Reuse initialized workers

Once workers are initialized, they keep live until GPUParallel object exist. You can perform several queues of tasks without reinitializing worker resources:

1gp = GPUParallel(n_gpu=16, n_workers_per_gpu=2, init_fn=init)
2overall_results = []
3for folder_images in folders:
4    folder_results = gp(delayed(perform)(img) for img in folder_images)
5    overall_results.extend(folder_results)
6del gp  # this will close process pool to free memory

Simple logging from workers

Use log_to_stderr() call to init logging, and log.info(message) to log info from workers:

1from gpuparallel import GPUParallel, delayed, log_to_stderr, log
2
3log_to_stderr()
4
5def perform(idx, worker_id=None, gpu_id=None):
6    hi = f'Hello world #{idx} from worker #{worker_id} with GPU#{gpu_id}!'
7    log.info(hi)
8
9GPUParallel(n_gpu=2)(delayed(perform)(idx) for idx in range(2))

It will return:

[INFO/Worker-1(GPU1)]:Hello world #1 from worker #1 with GPU#1!
[INFO/Worker-0(GPU0)]:Hello world #0 from worker #0 with GPU#0!

API Reference

class gpuparallel.GPUParallel(n_gpu=1, n_workers_per_gpu=1, init_fn: Optional[Callable] = None, progressbar=True, ignore_errors=True)[source]

Bases: object

__init__(n_gpu=1, n_workers_per_gpu=1, init_fn: Optional[Callable] = None, progressbar=True, ignore_errors=True)[source]
Parameters
  • n_gpu – Number of GPUs to use. The library doesn’t check if GPUs really available, it is simply provide consistent worker_id and gpu_id to both init_fn and task functions. n_gpu = 0 turns on synced debug mode.

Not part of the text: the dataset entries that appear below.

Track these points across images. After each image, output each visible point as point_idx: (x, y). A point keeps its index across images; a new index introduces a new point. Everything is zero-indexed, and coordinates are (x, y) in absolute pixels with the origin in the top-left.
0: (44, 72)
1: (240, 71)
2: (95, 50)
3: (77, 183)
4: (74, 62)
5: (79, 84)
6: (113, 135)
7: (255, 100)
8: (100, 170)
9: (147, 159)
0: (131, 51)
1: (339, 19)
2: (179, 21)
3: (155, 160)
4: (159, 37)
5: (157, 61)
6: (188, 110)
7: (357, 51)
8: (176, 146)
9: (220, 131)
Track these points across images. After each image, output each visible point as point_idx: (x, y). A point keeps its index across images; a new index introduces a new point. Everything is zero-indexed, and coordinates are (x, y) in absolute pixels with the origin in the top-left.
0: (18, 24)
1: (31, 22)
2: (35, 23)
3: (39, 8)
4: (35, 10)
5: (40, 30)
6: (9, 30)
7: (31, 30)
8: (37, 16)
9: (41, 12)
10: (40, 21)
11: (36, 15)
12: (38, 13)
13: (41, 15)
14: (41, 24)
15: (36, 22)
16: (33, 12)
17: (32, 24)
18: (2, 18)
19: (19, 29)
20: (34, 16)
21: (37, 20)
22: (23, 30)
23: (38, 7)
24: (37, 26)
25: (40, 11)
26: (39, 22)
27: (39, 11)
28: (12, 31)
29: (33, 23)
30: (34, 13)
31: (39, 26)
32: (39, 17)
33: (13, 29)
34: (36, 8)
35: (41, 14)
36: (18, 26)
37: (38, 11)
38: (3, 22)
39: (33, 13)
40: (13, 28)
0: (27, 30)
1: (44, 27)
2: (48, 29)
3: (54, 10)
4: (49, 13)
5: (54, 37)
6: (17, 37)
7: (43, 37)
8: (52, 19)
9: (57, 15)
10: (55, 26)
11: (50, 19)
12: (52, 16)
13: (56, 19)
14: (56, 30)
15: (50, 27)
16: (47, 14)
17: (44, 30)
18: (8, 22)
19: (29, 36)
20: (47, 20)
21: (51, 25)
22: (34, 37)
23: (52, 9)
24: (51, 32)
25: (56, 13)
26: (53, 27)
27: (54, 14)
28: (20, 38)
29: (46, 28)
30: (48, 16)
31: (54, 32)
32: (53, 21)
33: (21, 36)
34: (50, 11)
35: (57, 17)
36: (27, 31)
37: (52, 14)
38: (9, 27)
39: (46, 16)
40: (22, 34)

  • n_workers_per_gpu – Number of workers on every GPU.

  • init_fn – Function which will be called during worker init. Function must have parameters worker_id and gpu_id (or **kwargs). Helpful to init all common stuff (e.g. neural networks) here.

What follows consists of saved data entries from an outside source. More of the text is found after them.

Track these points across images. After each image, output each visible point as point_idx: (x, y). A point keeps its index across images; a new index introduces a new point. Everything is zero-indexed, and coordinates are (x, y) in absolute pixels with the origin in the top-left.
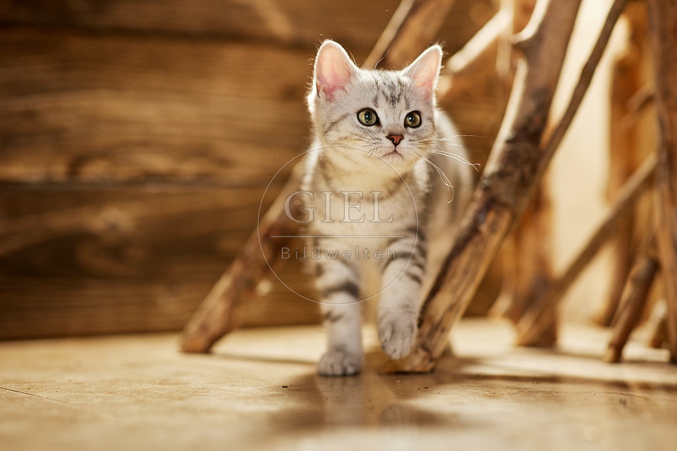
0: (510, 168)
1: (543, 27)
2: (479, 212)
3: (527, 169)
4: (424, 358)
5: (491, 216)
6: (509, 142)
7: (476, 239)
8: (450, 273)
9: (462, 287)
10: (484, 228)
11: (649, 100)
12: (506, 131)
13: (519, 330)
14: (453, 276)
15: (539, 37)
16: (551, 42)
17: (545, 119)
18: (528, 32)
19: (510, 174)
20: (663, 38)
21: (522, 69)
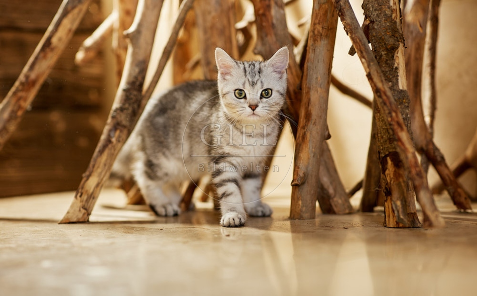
0: (127, 106)
1: (140, 25)
2: (110, 131)
3: (136, 106)
4: (84, 214)
5: (118, 133)
6: (124, 90)
7: (110, 146)
8: (96, 166)
9: (103, 174)
10: (114, 140)
11: (197, 64)
12: (123, 84)
13: (128, 196)
14: (98, 167)
15: (138, 31)
16: (145, 34)
17: (144, 78)
18: (132, 29)
19: (127, 109)
20: (205, 32)
21: (130, 50)
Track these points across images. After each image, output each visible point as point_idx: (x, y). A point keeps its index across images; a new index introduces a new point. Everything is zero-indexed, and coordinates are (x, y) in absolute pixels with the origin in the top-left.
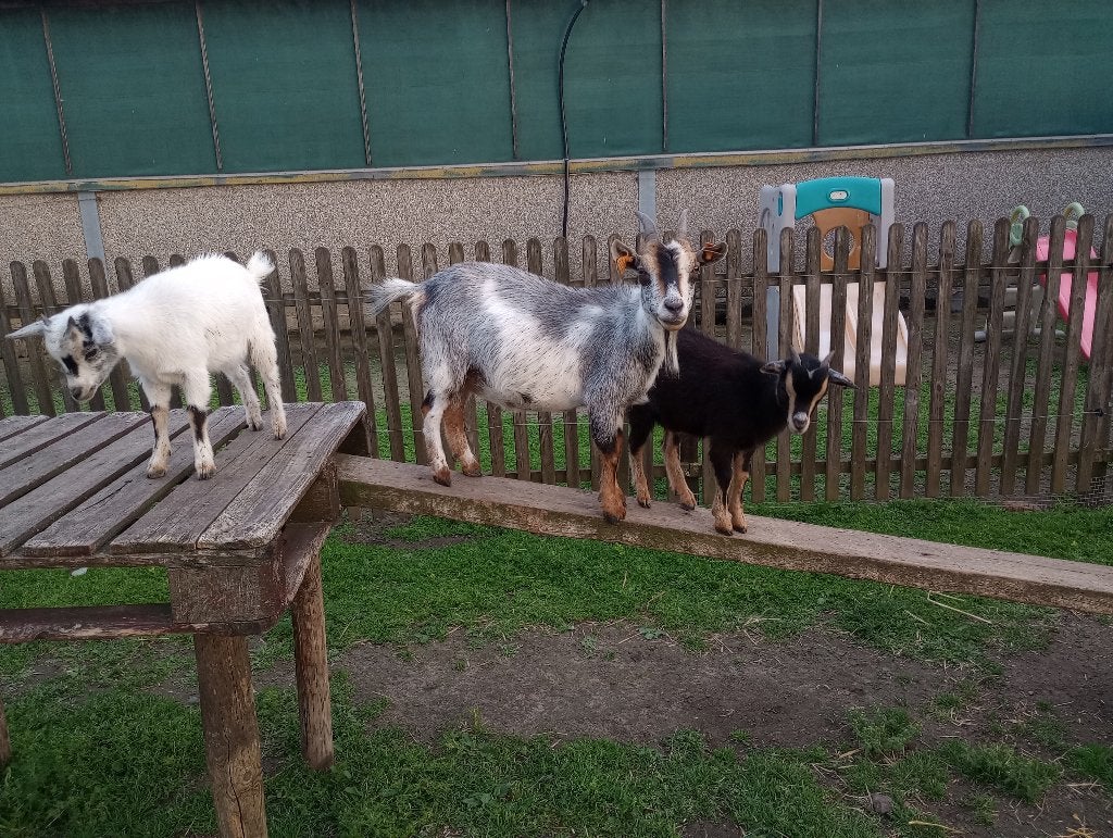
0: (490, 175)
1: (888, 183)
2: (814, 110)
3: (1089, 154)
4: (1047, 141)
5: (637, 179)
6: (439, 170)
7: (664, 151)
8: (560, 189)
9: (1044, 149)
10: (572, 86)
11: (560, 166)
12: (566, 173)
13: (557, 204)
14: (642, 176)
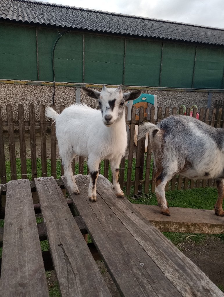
0: (30, 84)
1: (156, 96)
2: (123, 75)
3: (185, 93)
4: (177, 89)
5: (75, 90)
6: (12, 81)
7: (83, 82)
8: (52, 91)
9: (176, 91)
10: (56, 60)
11: (52, 84)
12: (54, 86)
13: (51, 94)
14: (76, 88)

  • progressbar – Allow to use tqdm progressbar.

  • ignore_errors – Either ignore errors inside tasks or raise them.

__del__()[source]

Created pool will be freed only during this destructor. This allows to use __call__ multiple times with the same initialized workers.

__call__(tasks: Iterable)List[source]

Function which submits tasks for pool and collects the results of computations.

Parameters

tasks – List or generator with callable functions to be executed. Functions must have parameters worker_id and gpu_id (or **kwargs).

Returns

List of results

gpuparallel.delayed(func)[source]

Decorator used to capture the arguments of a function. Analogue of joblib’s delayed.

Parameters

func – Function to be captured.

gpuparallel.log_to_stderr(log_level='INFO')[source]

Shortcut allowing to display logs from workers.

Parameters

log_level – Set the logging level of this logger.